On the suspension side it seems Suzuki has gone for a stiffer setting than what most trail bikes have. But it is still not motocross stiff. We will play with the suspension a lot more in the near future to see where it really fits in. But on our short ride it was acceptable and we did not play with clickers at all.
Where does this put the RMX450Z? Well after the bike was sitting on mothballs and not appearing in the US for over five years, an interesting thing might have happened. Bikes got stiffer in chassis and in suspension settings (something that the original RMX450 was) and maybe Suzuki was ahead of the game or just plain too early. Right away we loved how the bike turned for being so stable, the torquey four-stroke power for being nice and quiet and how thin it was. If you are a Suzuki fan looking for more than a DR-Z can offer yet knowing that a pure MX bike will not fit the bill, you are now covered by Yellow. We’re riding it on more places and in different configurations and we’ll get you the full test after we know the bike inside and out.
6 Responses to “2017 Suzuki RMX450Z–First Riding Impression”
Jimmy Lewis
We updated our comment about the clutch pull being light. We must have felt strong on the first ride. When compared to other bikes it is more of an average effort pull.
Mike
Thanks Jimmy for the review. I’d thought about buying one of these in 2010, but missed out. The RMX sounds like a great bike for a more aggressive rider in more open terrain. I’ve heard it’s tough to keep running just off idle in low-speed sections, with the clutch tough to use. Is this true with the 17? If true, is there some help for that?
Jimmy Lewis
There are some issues when uncorking the bike and we are working through those now. Before we bitch about we’ll work on a solution. Waiting for a JD Jetting Tuner to add some fuel in the lean spots. Especially when the muffler in opened up or when temperature is very low.
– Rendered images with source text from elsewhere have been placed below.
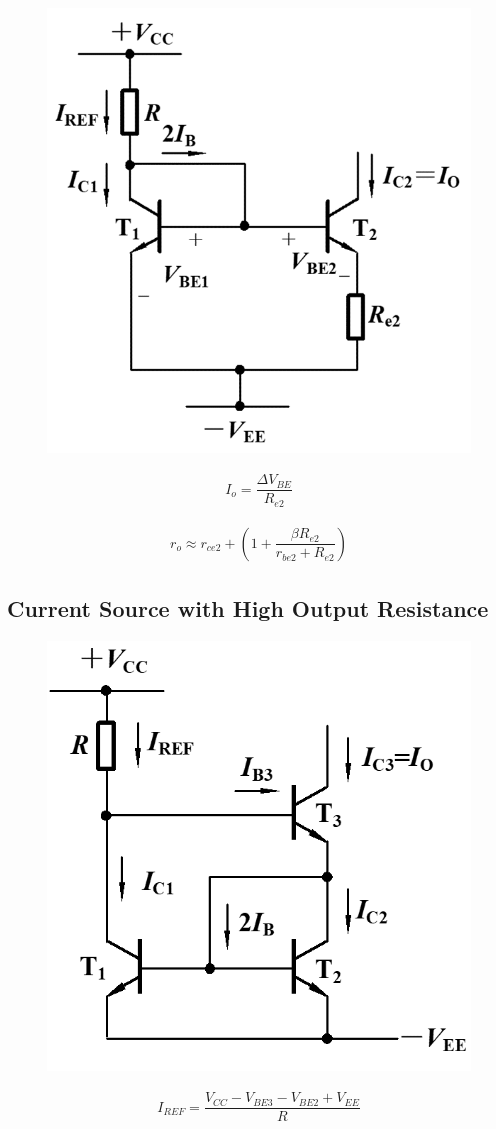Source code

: \begin{figure}[H]
  \centering
  \includegraphics[width=0.4\linewidth]{figures/Micro-Current-Source}
  \label{fig:}
\end{figure}

\begin{equation*}
  \begin{aligned}
    I_o = \dfrac{\Delta V_{BE}}{R_{e2}} 
  \end{aligned}
\end{equation*}

\begin{equation*}
  \begin{aligned}
    r_o \approx r_{ce2} + \left( 1 + \dfrac{\beta R_{e2}}{r_{be2} + R_{e2}}  \right)
  \end{aligned}
\end{equation*}

\subsection{Current Source with High Output Resistance}

\begin{figure}[H]
  \centering
  \includegraphics[width=0.4\linewidth]{figures/High-Resistance-Current-Source}
  \label{fig:}
\end{figure}

\begin{equation*}
  \begin{aligned}
    I_{REF} = \dfrac{V_{CC} - V_{BE3} - V_{BE2} + V_{EE}}{R} 
  \end{aligned}
\end{equation*}

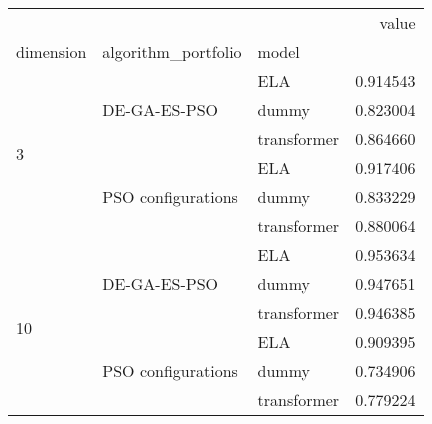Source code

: \begin{tabular}{lllr}
\toprule
 &  &  & value \\
dimension & algorithm_portfolio & model &  \\
\midrule
\multirow[t]{6}{*}{3} & \multirow[t]{3}{*}{DE-GA-ES-PSO} & ELA & 0.914543 \\
 &  & dummy & 0.823004 \\
 &  & transformer & 0.864660 \\
\cline{2-4}
 & \multirow[t]{3}{*}{PSO configurations} & ELA & 0.917406 \\
 &  & dummy & 0.833229 \\
 &  & transformer & 0.880064 \\
\cline{1-4} \cline{2-4}
\multirow[t]{6}{*}{10} & \multirow[t]{3}{*}{DE-GA-ES-PSO} & ELA & 0.953634 \\
 &  & dummy & 0.947651 \\
 &  & transformer & 0.946385 \\
\cline{2-4}
 & \multirow[t]{3}{*}{PSO configurations} & ELA & 0.909395 \\
 &  & dummy & 0.734906 \\
 &  & transformer & 0.779224 \\
\cline{1-4} \cline{2-4}
\bottomrule
\end{tabular}
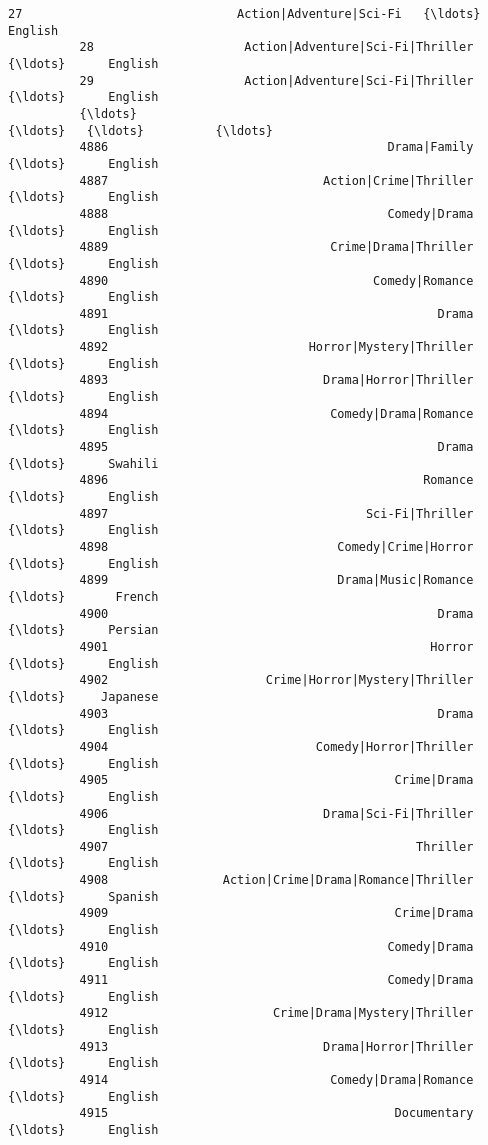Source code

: \documentclass[11pt]{article}
\begin{document}
\begin{Verbatim}[commandchars=\\\{\}]
          27                              Action|Adventure|Sci-Fi   {\ldots}      English   
          28                     Action|Adventure|Sci-Fi|Thriller   {\ldots}      English   
          29                     Action|Adventure|Sci-Fi|Thriller   {\ldots}      English   
          {\ldots}                                                 {\ldots}   {\ldots}          {\ldots}   
          4886                                       Drama|Family   {\ldots}      English   
          4887                              Action|Crime|Thriller   {\ldots}      English   
          4888                                       Comedy|Drama   {\ldots}      English   
          4889                               Crime|Drama|Thriller   {\ldots}      English   
          4890                                     Comedy|Romance   {\ldots}      English   
          4891                                              Drama   {\ldots}      English   
          4892                            Horror|Mystery|Thriller   {\ldots}      English   
          4893                              Drama|Horror|Thriller   {\ldots}      English   
          4894                               Comedy|Drama|Romance   {\ldots}      English   
          4895                                              Drama   {\ldots}      Swahili   
          4896                                            Romance   {\ldots}      English   
          4897                                    Sci-Fi|Thriller   {\ldots}      English   
          4898                                Comedy|Crime|Horror   {\ldots}      English   
          4899                                Drama|Music|Romance   {\ldots}       French   
          4900                                              Drama   {\ldots}      Persian   
          4901                                             Horror   {\ldots}      English   
          4902                      Crime|Horror|Mystery|Thriller   {\ldots}     Japanese   
          4903                                              Drama   {\ldots}      English   
          4904                             Comedy|Horror|Thriller   {\ldots}      English   
          4905                                        Crime|Drama   {\ldots}      English   
          4906                              Drama|Sci-Fi|Thriller   {\ldots}      English   
          4907                                           Thriller   {\ldots}      English   
          4908                Action|Crime|Drama|Romance|Thriller   {\ldots}      Spanish   
          4909                                        Crime|Drama   {\ldots}      English   
          4910                                       Comedy|Drama   {\ldots}      English   
          4911                                       Comedy|Drama   {\ldots}      English   
          4912                       Crime|Drama|Mystery|Thriller   {\ldots}      English   
          4913                              Drama|Horror|Thriller   {\ldots}      English   
          4914                               Comedy|Drama|Romance   {\ldots}      English   
          4915                                        Documentary   {\ldots}      English   
          

\end{Verbatim}
\end{document}
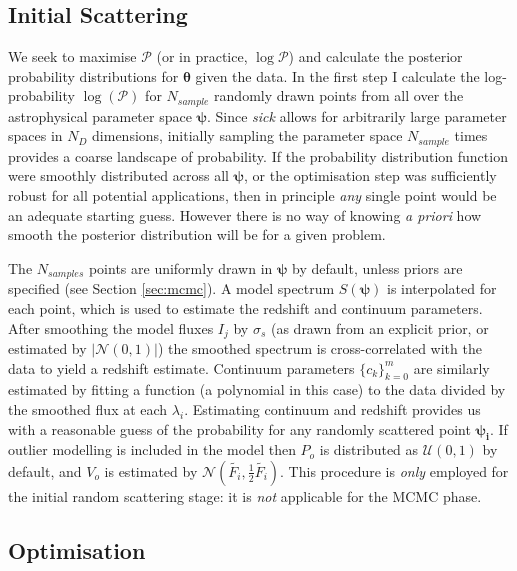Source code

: \documentclass{aastex}
\newcommand{\sick}{\textit{sick}}
\begin{document}
\subsection{Initial Scattering}
\label{sec:scattering}

We seek to maximise $\mathcal{P}$ (or in practice, $\log\mathcal{P}$) and calculate
the posterior probability distributions for $\bm{\theta}$ given the data. In the 
first step I calculate the log-probability $\log{(\mathcal{P})}$ for $N_{sample}$ 
randomly drawn points from all over the astrophysical parameter space $\bm{\psi}$. 
Since \sick{} allows for arbitrarily large parameter spaces in $N_{D}$ dimensions, 
initially sampling the parameter space $N_{sample}$ times provides a coarse 
landscape of probability. If the probability distribution function were smoothly 
distributed across all $\bm{\psi}$, or the optimisation step was sufficiently 
robust for all potential applications, then in principle \textit{any} single 
point would be an adequate starting guess. However there is no way of knowing 
\textit{a priori} how smooth the posterior distribution will be for a given problem. 

The $N_{samples}$ points are uniformly drawn in $\bm{\psi}$ by default, unless 
priors are specified (see Section \ref{sec:mcmc}). A model spectrum $S(\bm{\psi})$ 
is interpolated for each point, which is used to estimate the redshift and continuum 
parameters. After smoothing the model fluxes $I_j$ by $\sigma_s$ (as drawn from an 
explicit prior, or estimated by $\left|\mathcal{N}\left(0, 1\right)\right|$) the 
smoothed spectrum is cross-correlated with the data to yield a redshift estimate. 
Continuum parameters $\{c_k\}_{k=0}^{m}$ are similarly estimated by fitting a 
function (a polynomial in this case) to the data divided by the smoothed flux at 
each $\lambda_i$. Estimating continuum and redshift provides us with a reasonable 
guess of the probability for any randomly scattered point $\bm{\psi_i}$. If outlier 
modelling is included in the model then $P_o$ is distributed as 
$\mathcal{U}\left(0, 1\right)$ by default, and $V_o$ is estimated by 
$\mathcal{N}\left(\widetilde{F_i}, \frac{1}{2}\widetilde{F_i}\right)$. This procedure 
is \textit{only} employed for the initial random scattering stage: it is 
\textit{not} applicable for the MCMC phase. 

\subsection{Optimisation}
\label{sec:optimise}
\end{document}
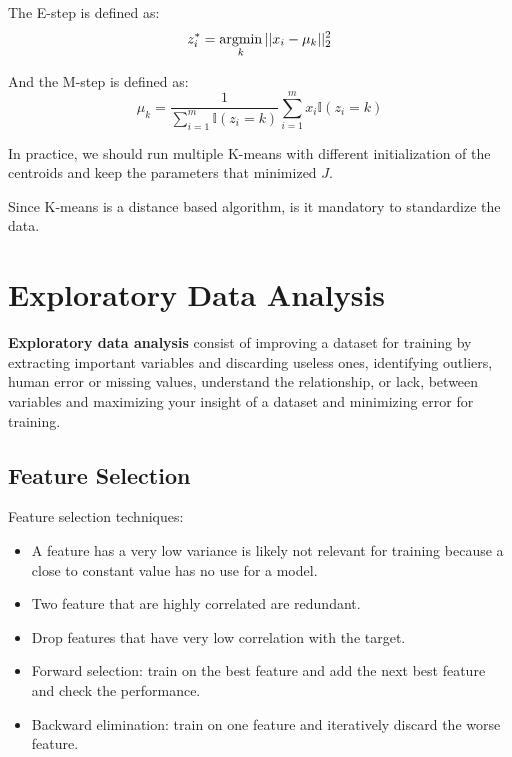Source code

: \documentclass[12pt]{report}
\newcommand{\argmin}{\operatornamewithlimits{argmin}}
\begin{document}
            The E-step is defined as:
            \begin{equation}
                z_i^{*} = \argmin_{k} ||x_i - \mu_k||_2^2
            \end{equation}
            
            And the M-step is defined as:
            \begin{equation}
                \mu_k = \frac{1}{\sum_{i=1}^m \mathbb{I}(z_i = k)} \sum_{i=1}^m  x_i\mathbb{I}(z_i = k)
            \end{equation}
            
            In practice, we should run multiple K-means with different initialization of the centroids and keep the parameters that minimized $J$.

            Since K-means is a distance based algorithm, is it mandatory to standardize the data. 
            
            
            
\chapter{Exploratory Data Analysis}
    \textbf{Exploratory data analysis} consist of improving a dataset for training by extracting important variables and discarding useless ones, identifying outliers, human error or missing values, understand the relationship, or lack, between variables and maximizing your insight of a dataset and minimizing error for training.
    
    
    \section{Feature Selection}
        Feature selection techniques:
        \begin{itemize}
            \item A feature has a very low variance is likely not relevant for training because a close to constant value has no use for a model.
            \item Two feature that are highly correlated are redundant.
            \item Drop features that have very low correlation with the target.
            \item Forward selection: train on the best feature and add the next best feature and check the performance.
            \item Backward elimination: train on one feature and iteratively discard the worse feature.
        \end{itemize}
    
\end{document}
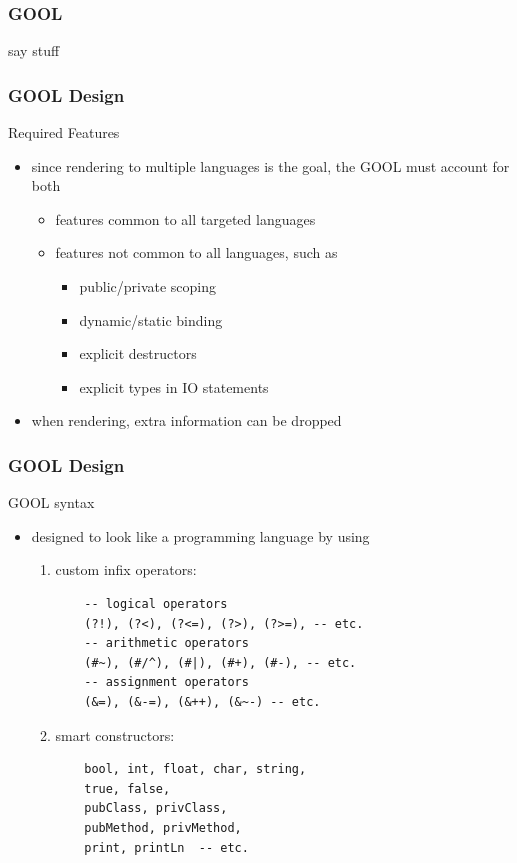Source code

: \documentclass{beamer}
\begin{document}
\begin{frame}
\frametitle{GOOL}
say stuff
\end{frame}
\begin{frame}
\frametitle{GOOL Design}
{\Large Required Features}
\begin{itemize}
\item since rendering to multiple languages is the goal, the GOOL must account for both
\begin{itemize}
\item<2-> features common to all targeted languages
\item<3-> features not common to all languages, such as
\begin{itemize}
\item public/private scoping
\item dynamic/static binding
\item explicit destructors
\item explicit types in IO statements
\end{itemize}
\end{itemize}
\item<4-> when rendering, extra information can be dropped
\end{itemize}
\end{frame}

\begin{frame}
\frametitle{GOOL Design}
{\Large GOOL syntax}
\begin{itemize}
\item designed to look like a programming language by using
\begin{enumerate}
\item<2-> custom infix operators:
\begin{lstlisting}
    -- logical operators
    (?!), (?<), (?<=), (?>), (?>=), -- etc.
    -- arithmetic operators
    (#~), (#/^), (#|), (#+), (#-), -- etc.
    -- assignment operators
    (&=), (&-=), (&++), (&~-) -- etc.
\end{lstlisting}
\item<3-> smart constructors:
\begin{lstlisting}
    bool, int, float, char, string,
    true, false,
    pubClass, privClass, 
    pubMethod, privMethod,
    print, printLn  -- etc.
\end{lstlisting}
\end{enumerate}
\end{itemize}
\end{frame}
\end{document}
The 17 is the same bike with a different ECU.
DozensOfUs
Great write up. I’m drooling over this bike man.
Jimmy Lewis
The ECU had a second map from the factory and somehow that violated laws for compliant vehicles.
For competition use the JD Tuner interrupts the signal at the injector and does not have any effect on the ECU. It plays with the injector timing after the ECU.
A KTM XC-W was corked up to meet the standards it needed to. Now KTM only sells an EXC because the standards are not that much different between on-road and off-road for sound and emissions compliant vehicles. A lot of the way a bike is delivered is how the manufacturer decides to comply with the regulation.
I personally feel the regulations are a joke and do not help solve the problem they are trying to fix. They just create more obnoxiously loud bikes or force riders to use other methods to get what they need. Typical, your government trying to solve problems with bureaucracy and forms instead of common scene.
Rich
Fair enough, I look forward to reading about what you guys are able to tuning wise. Also, is it possible or even worth the effort to install a RMZ ECU? If the connector is different a quick trip over to Allied Electronics can fix that. Then it’s just a wire color and correct pinout deal.